Ce lundi 15 septembre 2025, l’émission "Tout beau, tout n9uf" diffusée sur W9 et animée par Cyril Hanouna a été marquée par une séquence qui fait débat. Le chroniqueur judiciaire Michel Mary, connu pour ses interventions dans les émissions de faits divers, a tenu des propos jugés déplacés concernant un home-jacking. Cette intervention a rapidement suscité des réactions dans les médias et sur les réseaux sociaux.
Un contexte tendu, l’arrivée de Michel Mary sur W9
Michel Mary, déjà habitué des plateaux télé grâce à son rôle de chroniqueur dans "Touche pas à mon poste !" et "Enquêtes criminelles", a intégré la nouvelle émission de Cyril Hanouna. Son rôle : relater chaque soir un fait divers marquant. Cependant, sa chronique du 15 septembre a pris une tournure inattendue.
Le récit du home-jacking à Vaucresson
Ce soir-là, Michel Mary a choisi de relater un violent cambriolage survenu à Vaucresson (Hauts-de-Seine), où un couple âgé de 78 et 77 ans a été victime d’un home-jacking. Si les faits étaient suffisamment graves pour capter l’attention, c’est la manière dont le chroniqueur a relaté l’histoire qui a provoqué la controverse.
Des propos jugés stigmatisants et déplacés
Plutôt que de se limiter à une description factuelle, Michel Mary a insisté sur l’origine des auteurs présumés du cambriolage. Utilisant des termes comme "rebeu" ou "black", il a provoqué rires et malaises sur le plateau. Cyril Hanouna et ses chroniqueurs, bien qu’interpellés par ces propos, n’ont pas interrompu la séquence.
| Expression utilisée | Réaction sur le plateau |
|---|---|
| "Un rebeu comme on dit" | Rires du public, remarque de Cyril Hanouna |
| "Deux blacks rentrent" | Malaise, correction de Matthieu Delormeau |
| "Un Chinetoque" | Nouvelle blague, ambiance moqueuse |
Les réactions en plateau et le rôle de Cyril Hanouna
Cyril Hanouna, fidèle à son style, a choisi de réagir sur le ton de l’humour plutôt que de stopper la séquence. Des chroniqueurs comme Matthieu Delormeau ont tenté de rectifier certains propos, précisant qu’il était préférable de dire "noir" plutôt que "black". Cependant, l’ensemble est resté dans le registre comique, suscitant davantage de rires que d’indignation immédiate.
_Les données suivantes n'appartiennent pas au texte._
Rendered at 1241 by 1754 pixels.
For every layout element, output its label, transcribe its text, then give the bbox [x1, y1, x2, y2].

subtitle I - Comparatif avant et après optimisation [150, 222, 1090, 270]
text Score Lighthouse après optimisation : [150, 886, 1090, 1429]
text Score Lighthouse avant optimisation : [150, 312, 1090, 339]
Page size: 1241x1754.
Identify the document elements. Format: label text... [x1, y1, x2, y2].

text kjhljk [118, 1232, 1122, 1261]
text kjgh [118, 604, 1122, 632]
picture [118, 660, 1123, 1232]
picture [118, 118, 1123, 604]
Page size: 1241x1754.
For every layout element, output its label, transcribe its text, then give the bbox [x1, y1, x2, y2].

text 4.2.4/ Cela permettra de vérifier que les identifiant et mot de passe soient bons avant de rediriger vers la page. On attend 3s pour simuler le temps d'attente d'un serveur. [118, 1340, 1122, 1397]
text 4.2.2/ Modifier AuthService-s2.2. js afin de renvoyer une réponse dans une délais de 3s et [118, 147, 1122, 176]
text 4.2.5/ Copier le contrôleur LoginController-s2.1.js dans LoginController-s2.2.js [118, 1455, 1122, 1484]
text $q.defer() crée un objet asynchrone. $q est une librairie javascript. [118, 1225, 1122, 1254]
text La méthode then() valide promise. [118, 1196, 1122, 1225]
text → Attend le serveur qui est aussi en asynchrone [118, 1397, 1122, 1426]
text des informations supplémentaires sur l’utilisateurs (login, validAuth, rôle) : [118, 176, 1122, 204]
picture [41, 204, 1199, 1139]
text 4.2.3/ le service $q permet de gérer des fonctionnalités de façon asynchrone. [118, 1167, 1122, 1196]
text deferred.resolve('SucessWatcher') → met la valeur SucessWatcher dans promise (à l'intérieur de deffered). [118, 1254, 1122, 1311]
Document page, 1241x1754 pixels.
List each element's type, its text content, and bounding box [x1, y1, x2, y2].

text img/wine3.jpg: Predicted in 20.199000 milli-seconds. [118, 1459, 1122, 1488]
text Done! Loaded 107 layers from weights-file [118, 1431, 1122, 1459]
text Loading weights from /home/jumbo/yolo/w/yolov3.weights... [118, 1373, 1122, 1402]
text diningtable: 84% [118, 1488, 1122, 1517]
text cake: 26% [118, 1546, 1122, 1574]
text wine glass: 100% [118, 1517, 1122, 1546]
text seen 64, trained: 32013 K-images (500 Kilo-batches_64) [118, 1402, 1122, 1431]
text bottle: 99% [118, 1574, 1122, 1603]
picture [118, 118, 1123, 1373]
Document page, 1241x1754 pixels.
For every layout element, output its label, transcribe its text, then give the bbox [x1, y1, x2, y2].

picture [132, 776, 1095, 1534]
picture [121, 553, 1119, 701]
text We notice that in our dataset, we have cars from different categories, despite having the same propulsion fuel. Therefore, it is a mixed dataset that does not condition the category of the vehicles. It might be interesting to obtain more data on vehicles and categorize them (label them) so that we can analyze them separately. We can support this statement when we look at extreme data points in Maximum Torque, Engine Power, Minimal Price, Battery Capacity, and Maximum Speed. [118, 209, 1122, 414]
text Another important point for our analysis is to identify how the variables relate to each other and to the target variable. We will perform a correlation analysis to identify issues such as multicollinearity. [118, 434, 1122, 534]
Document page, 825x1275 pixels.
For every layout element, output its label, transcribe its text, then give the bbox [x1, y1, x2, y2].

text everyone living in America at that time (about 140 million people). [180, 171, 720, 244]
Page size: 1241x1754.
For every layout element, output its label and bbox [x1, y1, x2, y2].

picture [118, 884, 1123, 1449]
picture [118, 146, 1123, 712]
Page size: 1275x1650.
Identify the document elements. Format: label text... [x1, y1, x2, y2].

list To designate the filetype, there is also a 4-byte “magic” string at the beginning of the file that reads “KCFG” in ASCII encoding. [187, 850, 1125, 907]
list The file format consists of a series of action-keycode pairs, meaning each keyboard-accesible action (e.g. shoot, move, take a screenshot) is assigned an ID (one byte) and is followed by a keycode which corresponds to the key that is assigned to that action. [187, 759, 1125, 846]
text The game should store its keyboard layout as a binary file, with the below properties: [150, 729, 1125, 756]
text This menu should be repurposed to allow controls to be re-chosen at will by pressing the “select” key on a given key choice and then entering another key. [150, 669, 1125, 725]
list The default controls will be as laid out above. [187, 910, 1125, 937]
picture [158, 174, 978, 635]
La frontière entre humour et dérapage
Ce type de situation pose une question centrale : jusqu’où peut-on aller dans l’humour lorsqu’il s’agit de faits divers graves ? Pour certains, Michel Mary s’est laissé emporter dans une caricature déplacée, réduisant les faits à des clichés raciaux. Pour d’autres, il s’agit simplement d’un humour noir mal dosé. Dans tous les cas, l’impact médiatique a été immédiat.
Analyse sociologique, pourquoi ces propos choquent
Les mots utilisés par Michel Mary ne sont pas anodins. Dans un contexte social marqué par des débats sur la représentation des minorités et le racisme ordinaire, employer des termes familiers ou stigmatisants à la télévision contribue à banaliser des clichés. Cela soulève un enjeu éthique : un chroniqueur judiciaire, censé informer sur des faits graves, doit-il se permettre ce type de langage ?
Impact sur l’image de l’émission et de W9
L’incident risque de nuire à l’image de "Tout beau, tout n9uf", une émission encore récente qui tente de s’imposer face à des mastodontes comme "Quotidien" ou "C à Vous". En reprenant certains codes de "TPMP", Cyril Hanouna joue sur la provocation et l’humour. Mais ce choix éditorial peut également exposer W9 à des polémiques répétées.
Comparaison avec d’autres polémiques médiatiques
Les dérapages en direct ne sont pas rares dans les talk-shows. De Laurent Ruquier à Jean-Marie Bigard, de nombreux animateurs et chroniqueurs ont déjà fait face à des critiques similaires. Ce type de séquence, souvent jugée « buzz médiatique », nourrit à la fois les débats sociétaux et les audiences télévisées.
L’affaire Michel Mary soulève plus qu’une simple polémique télévisée. Elle met en lumière la difficulté des médias à trouver un équilibre entre divertissement, humour et responsabilité éditoriale. Si cette séquence restera probablement dans les annales des « dérapages télé », elle interpelle également sur le rôle des chroniqueurs dans la construction de l’opinion publique.
Au final, cet épisode confirme que la télévision n’est pas seulement un miroir de la société, mais aussi un acteur qui participe à façonner les représentations. Entre liberté d’expression et respect des sensibilités, la frontière reste ténue et prête à débat.